The museum's basement levels always felt slightly cooler, like the air carried more ghosts than oxygen. A soft hum drifted in from the smaller adjacent lab, where diagnostic scanners idled in sleep mode. I sank into the chair behind my desk, eyes drifting over the shelves of categorized neural artifacts. Rows of emotion-laden capsules, encoded letters, and archived relics lined the walls, serving as silent witnesses to the past.
Why now?
Why was all of this happening now?
Hasley's journal. Her random letters. The memory that hadn't felt like mine. And Levi, his watchfulness today, didn't feel hostile. It felt… familiar. As if he were looking for something he had already suspected was there.
I wondered if this would be the time to tell him about the Journal.
I glanced toward the far wall, where a sealed case held the early emberlink prototype, a preserved fragment of history, inert but heavy with implication. I stared at it too long, the silence pressing in.
A strange stillness settled in my Chest—like the aftershock of an emotion I didn't remember having.
Not fear. Not comfort. Just… a shift.
Like the echo of a voice in a room you thought was empty.
It was gone just as quickly, but it left something behind. A hushed pull beneath the surface, like I'd almost remembered someone's name.
I blinked, and the room wavered. Just for a moment. Like the lights flickered—but they hadn't.
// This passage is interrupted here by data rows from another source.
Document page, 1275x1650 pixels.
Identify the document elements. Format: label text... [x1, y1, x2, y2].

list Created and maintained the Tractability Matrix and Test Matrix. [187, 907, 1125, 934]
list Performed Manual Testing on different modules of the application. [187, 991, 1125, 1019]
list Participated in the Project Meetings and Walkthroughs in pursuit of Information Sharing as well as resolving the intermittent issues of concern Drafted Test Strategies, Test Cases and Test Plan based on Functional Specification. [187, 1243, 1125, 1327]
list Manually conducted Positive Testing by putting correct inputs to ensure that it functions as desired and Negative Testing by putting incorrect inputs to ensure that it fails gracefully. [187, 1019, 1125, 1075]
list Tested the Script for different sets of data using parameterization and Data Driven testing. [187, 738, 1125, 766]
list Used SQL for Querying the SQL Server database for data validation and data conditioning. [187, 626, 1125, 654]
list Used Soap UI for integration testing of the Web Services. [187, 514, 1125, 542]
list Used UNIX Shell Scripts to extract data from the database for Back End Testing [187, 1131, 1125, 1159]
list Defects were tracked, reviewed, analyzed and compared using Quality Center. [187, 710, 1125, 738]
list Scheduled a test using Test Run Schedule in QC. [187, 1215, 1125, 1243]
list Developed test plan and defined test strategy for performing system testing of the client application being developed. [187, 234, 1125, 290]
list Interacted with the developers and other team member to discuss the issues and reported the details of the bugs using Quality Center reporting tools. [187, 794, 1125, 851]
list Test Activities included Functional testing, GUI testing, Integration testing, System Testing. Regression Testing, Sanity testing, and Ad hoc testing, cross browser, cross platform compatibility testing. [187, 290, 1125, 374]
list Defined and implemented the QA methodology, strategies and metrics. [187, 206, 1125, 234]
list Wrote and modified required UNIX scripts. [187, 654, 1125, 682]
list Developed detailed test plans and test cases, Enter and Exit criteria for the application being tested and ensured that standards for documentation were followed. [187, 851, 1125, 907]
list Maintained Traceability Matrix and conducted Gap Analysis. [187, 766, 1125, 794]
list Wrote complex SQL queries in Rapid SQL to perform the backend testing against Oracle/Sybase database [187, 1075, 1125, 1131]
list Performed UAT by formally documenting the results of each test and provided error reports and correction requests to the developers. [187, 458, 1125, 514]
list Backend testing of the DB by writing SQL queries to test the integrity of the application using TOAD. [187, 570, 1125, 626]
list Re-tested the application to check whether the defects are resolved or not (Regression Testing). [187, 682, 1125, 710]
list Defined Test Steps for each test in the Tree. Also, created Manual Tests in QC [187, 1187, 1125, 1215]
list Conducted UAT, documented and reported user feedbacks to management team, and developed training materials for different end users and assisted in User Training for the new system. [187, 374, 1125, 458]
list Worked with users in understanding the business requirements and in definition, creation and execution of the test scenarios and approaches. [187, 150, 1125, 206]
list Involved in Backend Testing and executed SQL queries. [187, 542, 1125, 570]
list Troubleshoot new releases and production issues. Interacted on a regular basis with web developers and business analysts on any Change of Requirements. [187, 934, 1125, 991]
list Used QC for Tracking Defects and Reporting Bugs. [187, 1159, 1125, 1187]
The next breath came slowly. Heavy.
I wasn't asleep. Not really. But something shifted—like my body staying seated while my mind stepped sideways.
The hum of the lab dimmed into silence.
I blinked, and the world slipped out from under me. The wall in front of me rippled, light bending as if something else waited just beyond it."Not again," I thought, still confused by the first time this happened.Whatever it was, it wasn't mine. But it kept calling me home.